'''
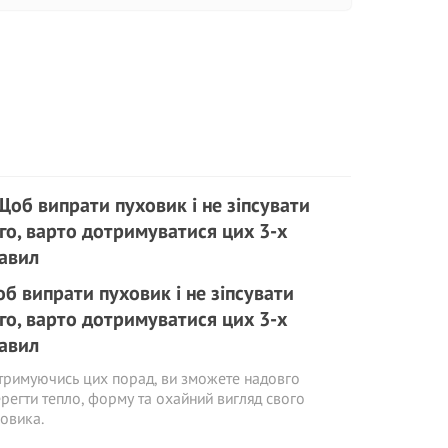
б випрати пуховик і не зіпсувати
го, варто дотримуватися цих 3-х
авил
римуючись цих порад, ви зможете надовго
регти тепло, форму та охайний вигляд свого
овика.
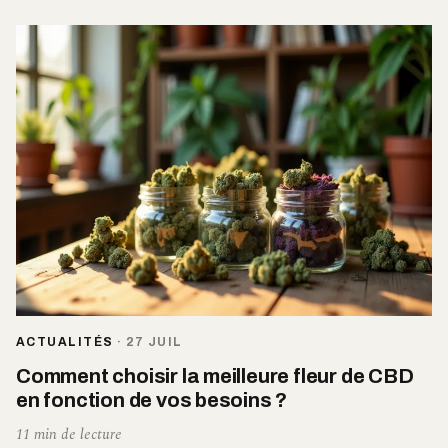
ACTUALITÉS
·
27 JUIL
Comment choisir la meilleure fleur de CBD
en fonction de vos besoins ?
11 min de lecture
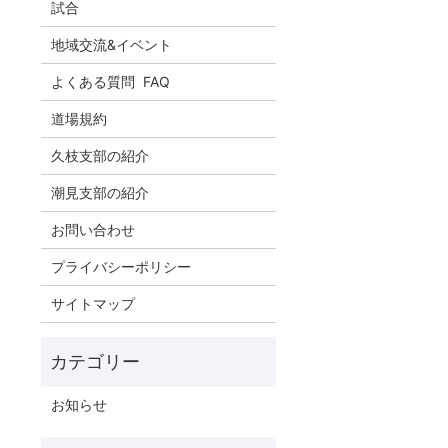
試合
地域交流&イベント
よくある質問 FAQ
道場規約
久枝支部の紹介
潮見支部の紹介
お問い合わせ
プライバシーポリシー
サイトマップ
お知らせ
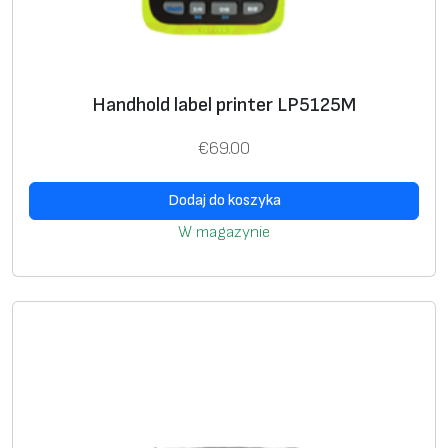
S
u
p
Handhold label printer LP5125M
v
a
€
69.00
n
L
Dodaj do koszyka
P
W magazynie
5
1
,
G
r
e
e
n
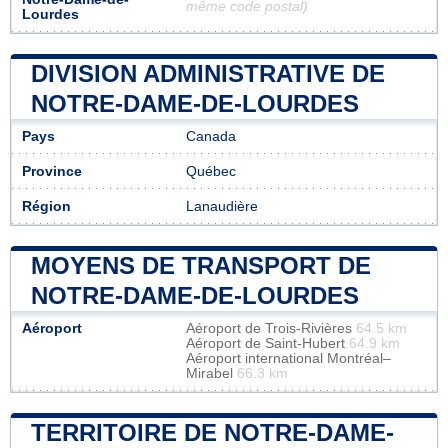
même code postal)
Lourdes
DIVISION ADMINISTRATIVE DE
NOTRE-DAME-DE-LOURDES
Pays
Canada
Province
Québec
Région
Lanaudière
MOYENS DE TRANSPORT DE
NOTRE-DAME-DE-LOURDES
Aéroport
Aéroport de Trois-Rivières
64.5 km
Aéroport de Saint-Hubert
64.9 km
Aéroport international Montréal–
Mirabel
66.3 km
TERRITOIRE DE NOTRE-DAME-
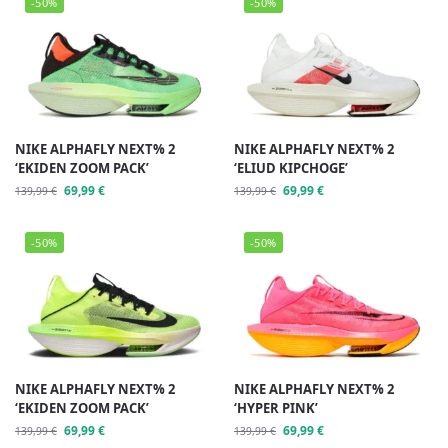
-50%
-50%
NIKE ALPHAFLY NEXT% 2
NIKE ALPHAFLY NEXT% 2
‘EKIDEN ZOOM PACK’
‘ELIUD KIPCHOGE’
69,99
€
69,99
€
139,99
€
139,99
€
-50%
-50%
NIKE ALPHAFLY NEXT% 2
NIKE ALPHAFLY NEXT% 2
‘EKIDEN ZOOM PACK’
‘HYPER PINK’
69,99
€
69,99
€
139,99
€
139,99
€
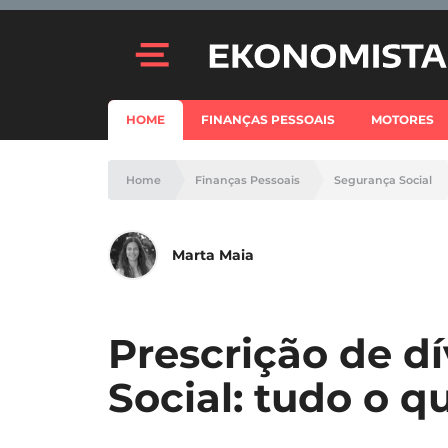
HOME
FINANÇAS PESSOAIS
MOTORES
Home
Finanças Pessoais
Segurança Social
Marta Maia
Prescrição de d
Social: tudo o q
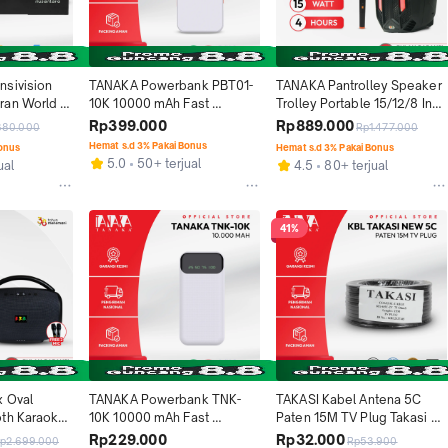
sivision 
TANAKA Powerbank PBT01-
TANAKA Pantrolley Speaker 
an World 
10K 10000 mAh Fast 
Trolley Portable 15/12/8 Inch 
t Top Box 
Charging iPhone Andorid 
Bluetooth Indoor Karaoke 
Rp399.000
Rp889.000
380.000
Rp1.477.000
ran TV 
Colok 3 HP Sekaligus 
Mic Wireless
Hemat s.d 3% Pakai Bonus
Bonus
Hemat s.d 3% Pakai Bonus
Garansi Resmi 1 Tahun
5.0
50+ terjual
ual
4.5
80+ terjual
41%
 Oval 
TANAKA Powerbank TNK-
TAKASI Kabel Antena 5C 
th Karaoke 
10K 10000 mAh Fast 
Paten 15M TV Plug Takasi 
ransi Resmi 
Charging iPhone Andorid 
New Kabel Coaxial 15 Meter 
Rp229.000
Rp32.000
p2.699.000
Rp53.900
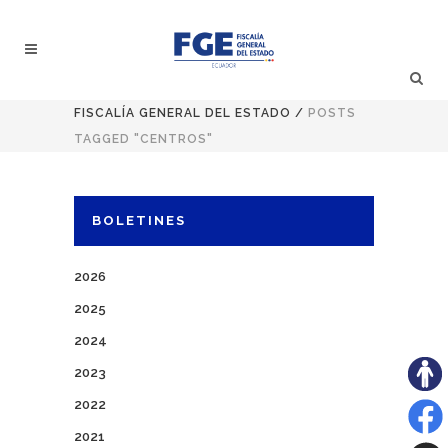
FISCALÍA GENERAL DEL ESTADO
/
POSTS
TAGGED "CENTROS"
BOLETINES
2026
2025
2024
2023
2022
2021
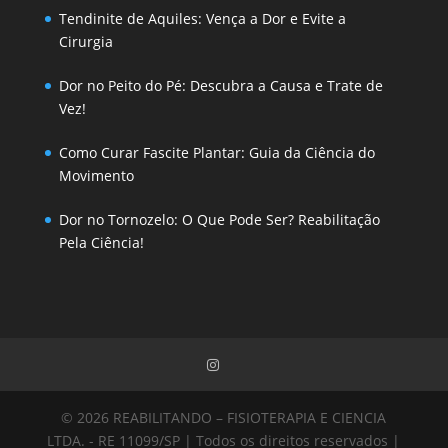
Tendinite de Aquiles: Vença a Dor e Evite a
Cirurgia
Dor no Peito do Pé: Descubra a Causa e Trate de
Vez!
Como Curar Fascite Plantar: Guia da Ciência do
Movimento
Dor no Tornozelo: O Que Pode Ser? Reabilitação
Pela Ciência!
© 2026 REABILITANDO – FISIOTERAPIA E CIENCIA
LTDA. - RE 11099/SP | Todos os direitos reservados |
'''
The listing must be repeated word for word, and none of its pictures may appear in the copy.

Answer section -
б випрати пуховик і не зіпсувати
го, варто дотримуватися цих 3-х
авил
римуючись цих порад, ви зможете надовго
регти тепло, форму та охайний вигляд свого
овика.
ACTUALITÉS
·
27 JUIL
Comment choisir la meilleure fleur de CBD
en fonction de vos besoins ?
11 min de lecture
試合
地域交流&イベント
よくある質問 FAQ
道場規約
久枝支部の紹介
潮見支部の紹介
お問い合わせ
プライバシーポリシー
サイトマップ
お知らせ
S
u
p
Handhold label printer LP5125M
v
a
€
69.00
n
L
Dodaj do koszyka
P
W magazynie
5
1
,
G
r
e
e
n
même code postal)
Lourdes
DIVISION ADMINISTRATIVE DE
NOTRE-DAME-DE-LOURDES
Pays
Canada
Province
Québec
Région
Lanaudière
MOYENS DE TRANSPORT DE
NOTRE-DAME-DE-LOURDES
Aéroport
Aéroport de Trois-Rivières
64.5 km
Aéroport de Saint-Hubert
64.9 km
Aéroport international Montréal–
Mirabel
66.3 km
TERRITOIRE DE NOTRE-DAME-
-50%
-50%
NIKE ALPHAFLY NEXT% 2
NIKE ALPHAFLY NEXT% 2
‘EKIDEN ZOOM PACK’
‘ELIUD KIPCHOGE’
69,99
€
69,99
€
139,99
€
139,99
€
-50%
-50%
NIKE ALPHAFLY NEXT% 2
NIKE ALPHAFLY NEXT% 2
‘EKIDEN ZOOM PACK’
‘HYPER PINK’
69,99
€
69,99
€
139,99
€
139,99
€
HOME
FINANÇAS PESSOAIS
MOTORES
Home
Finanças Pessoais
Segurança Social
Marta Maia
Prescrição de d
Social: tudo o q
sivision 
TANAKA Powerbank PBT01-
TANAKA Pantrolley Speaker 
an World 
10K 10000 mAh Fast 
Trolley Portable 15/12/8 Inch 
t Top Box 
Charging iPhone Andorid 
Bluetooth Indoor Karaoke 
Rp399.000
Rp889.000
380.000
Rp1.477.000
ran TV 
Colok 3 HP Sekaligus 
Mic Wireless
Hemat s.d 3% Pakai Bonus
Bonus
Hemat s.d 3% Pakai Bonus
Garansi Resmi 1 Tahun
5.0
50+ terjual
ual
4.5
80+ terjual
41%
 Oval 
TANAKA Powerbank TNK-
TAKASI Kabel Antena 5C 
th Karaoke 
10K 10000 mAh Fast 
Paten 15M TV Plug Takasi 
ransi Resmi 
Charging iPhone Andorid 
New Kabel Coaxial 15 Meter 
Rp229.000
Rp32.000
p2.699.000
Rp53.900
FISCALÍA GENERAL DEL ESTADO
/
POSTS
TAGGED "CENTROS"
BOLETINES
2026
2025
2024
2023
2022
2021
Tendinite de Aquiles: Vença a Dor e Evite a
Cirurgia
Dor no Peito do Pé: Descubra a Causa e Trate de
Vez!
Como Curar Fascite Plantar: Guia da Ciência do
Movimento
Dor no Tornozelo: O Que Pode Ser? Reabilitação
Pela Ciência!
© 2026 REABILITANDO – FISIOTERAPIA E CIENCIA
LTDA. - RE 11099/SP | Todos os direitos reservados |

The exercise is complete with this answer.